● What you need to do:
**1)** According to the food allergen abstract, how many clinically established plant-based food allergens were annotated in the study?
**2)** Write the continuation of the food allergen abstract, beginning after the last sentence of its Method section.

● Source document:
○ ○ ○ ○ ○ ○ ○
D3.275 - In silico based assessment of intrinsic protein features for ranking clinical relevance of plant-based food allergens
Background
Risk assessment of food allergenicity remains a major regulatory and scientific challenge, particularly for novel foods and newly expressed proteins, where human clinical data are unavailable. EFSA and related frameworks apply weight-of-evidence approaches integrating sequence similarity, physicochemical stability, exposure, serological screening and in silico immunological predictions. However, it is still unclear whether clinical relevance of allergens reflect consistent intrinsic molecular, structural, immunological, or localisation signatures, and thus whether such features can reliably explain or predict clinical relevance. Thus, the aim of present study was to determine if EFSA-defined clinical relevance of food allergens corresponds to consistent intrinsic protein signatures and to evaluate the predictive and mechanistic contributions of physicochemical, structural, MHC class II, and localisation features.
Method
Sixty-five clinically established plant-based food allergens were annotated with intrinsic physicochemical, structural, MHC-II binding, and localisation features, which were analysed as binary and ordinal outcomes using regularised logistic regression with stratified cross-validation, evaluated by ROC-AUC and PR-AUC. Feature effects were assessed by permutation importance, FDR-corrected correlations, and multivariate analyses (PCA, clustering). A quadrant framework contrasted intrinsic mechanistic signatures with allergen clinical relevance, with sensitivity analyses controlling for protein length.
○ ○ ○ ○ ○ ○ ○
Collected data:
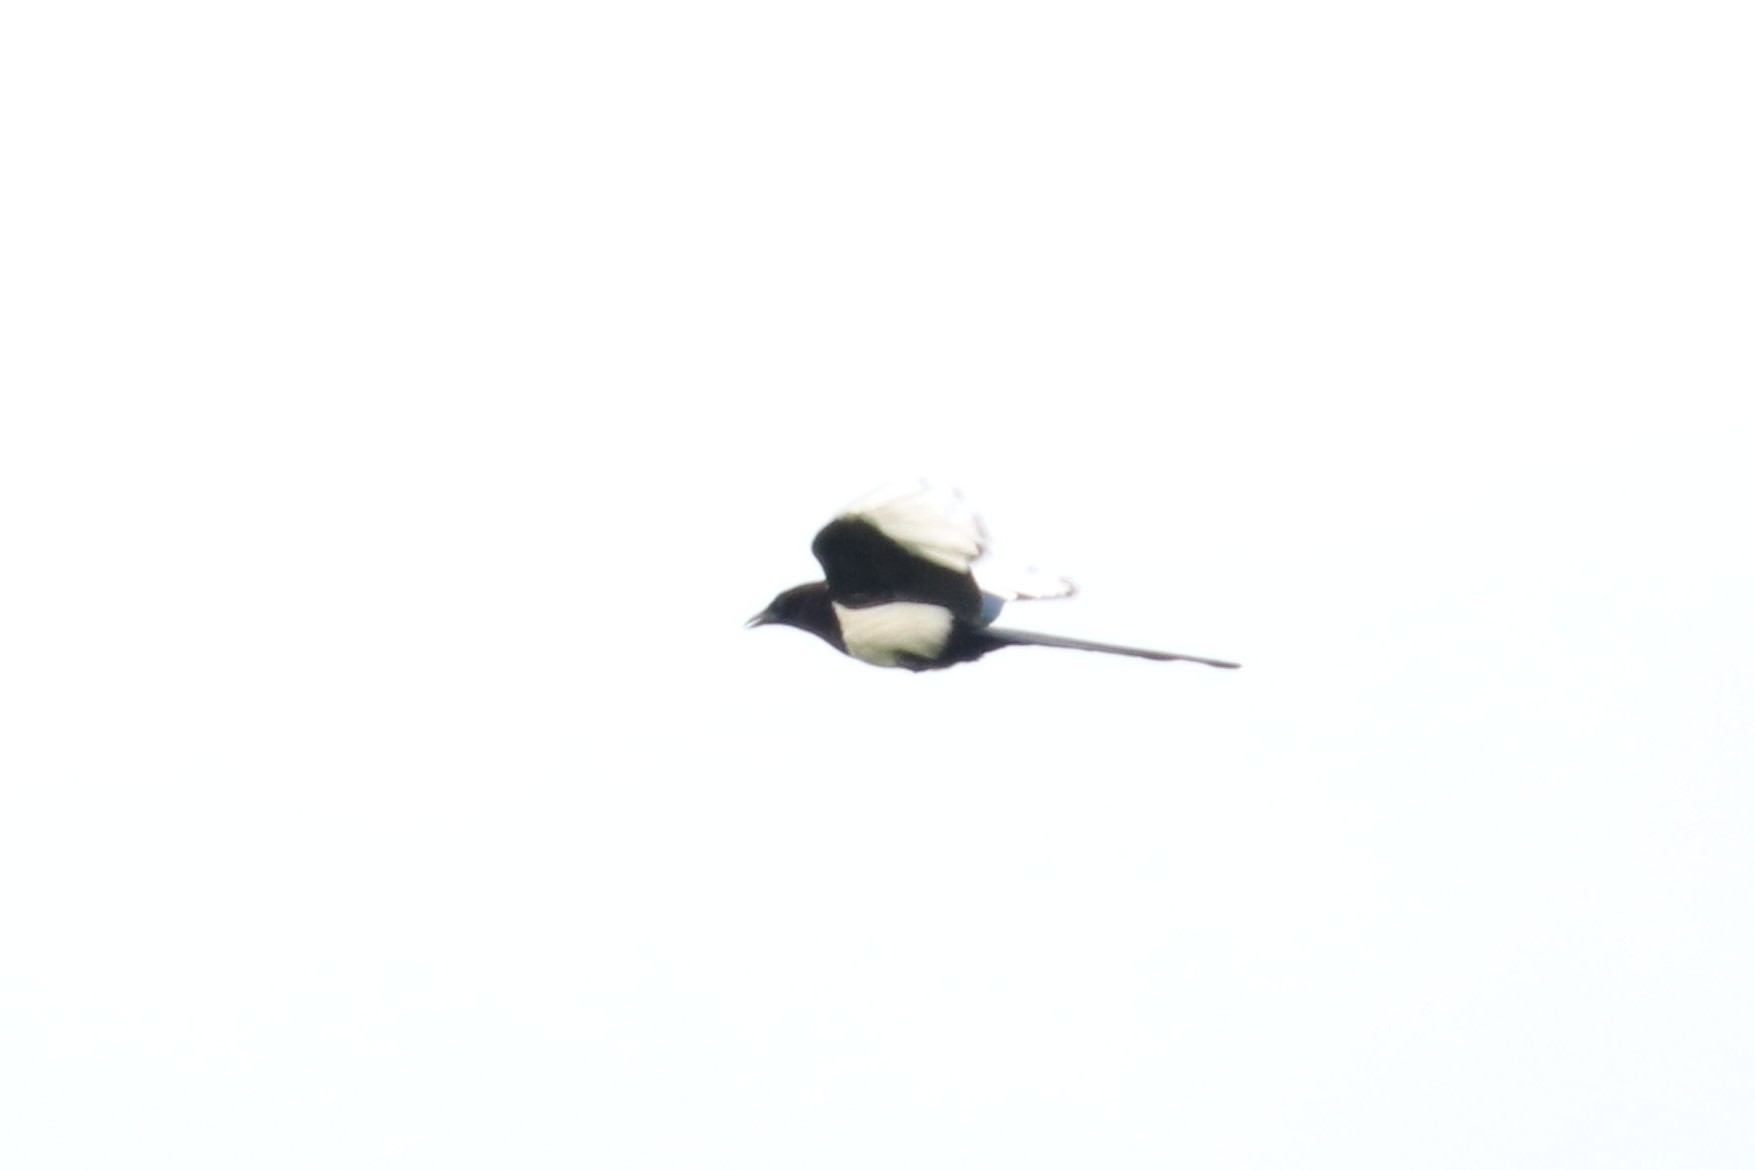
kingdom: Animalia
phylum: Chordata
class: Aves
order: Passeriformes
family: Corvidae
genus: Pica
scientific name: Pica pica
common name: Eurasian magpie
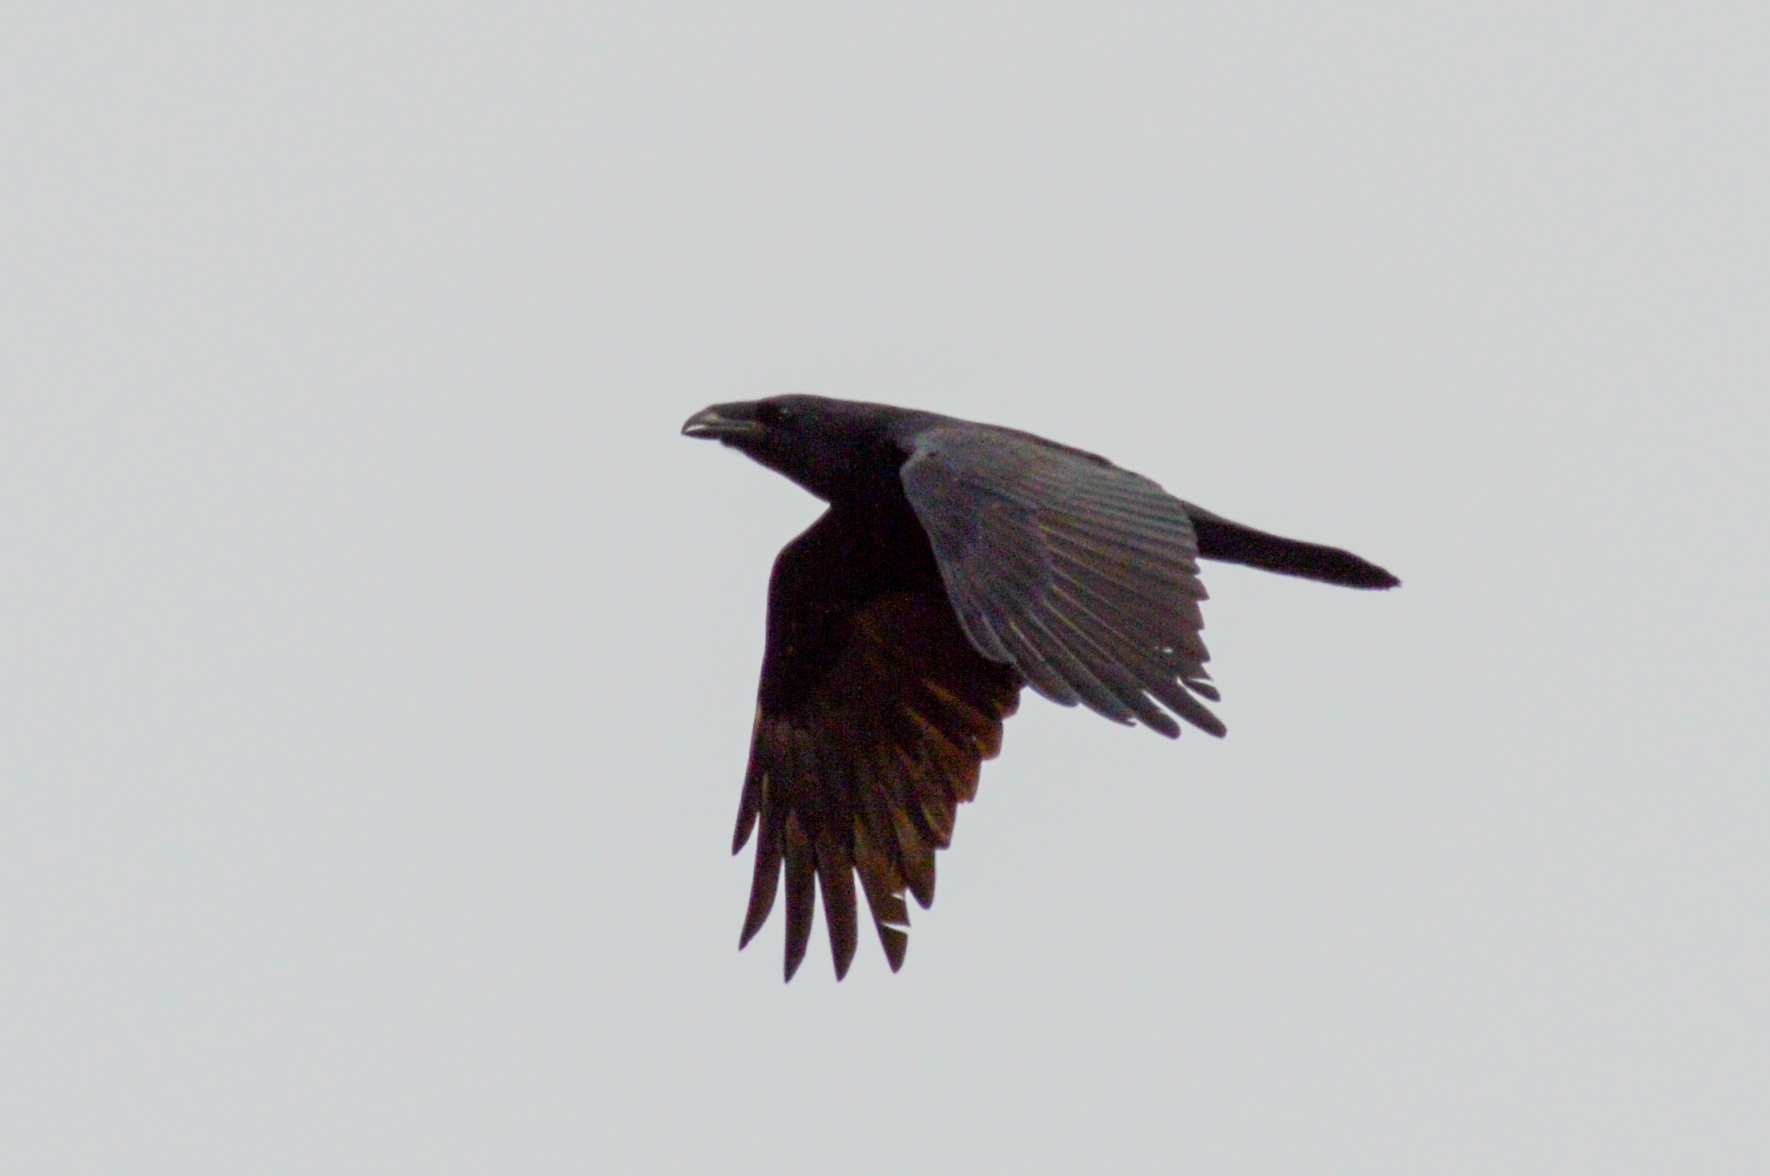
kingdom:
○ ○ ○ ○ ○ ○ ○
● Answers to the tasks:
**1)** Sixty-five.

**2)**
Results
Intrinsic features showed limited but reproducible predictive performance (mean ROC-AUC ≈ 0.6), indicating that intrinsic properties alone are insufficient for accurate allergenicity prediction. Nonetheless, robust mechanistic trends emerged. Features related to protein exposure, hydrophobicity, structural accessibility, and MHC-II binder density consistently contributed across analyses.
PCA identified a dominant axis integrating exposure, physicochemical stability, and immunological presentation potential; however, allergen clinical relevance overlapped substantially in intrinsic space. Clustering and quadrant analyses revealed both mechanistically concordant allergens (high intrinsic signal and high clinical relevance) and numerous clinically relevant outliers, reflecting discordance between intrinsic features and severity relevance. MHC-II binding potential showed weak-to-moderate associations with physicochemical features but did not independently define clinical relevance, instead acting as a modulatory component within exposure-driven contexts.
Conclusion
This study uniquely decouples predictive and mechanistic roles of intrinsic allergen features for clinical relevance, providing a structured framework to identify where molecular and immunological signatures inform risk and where they fail.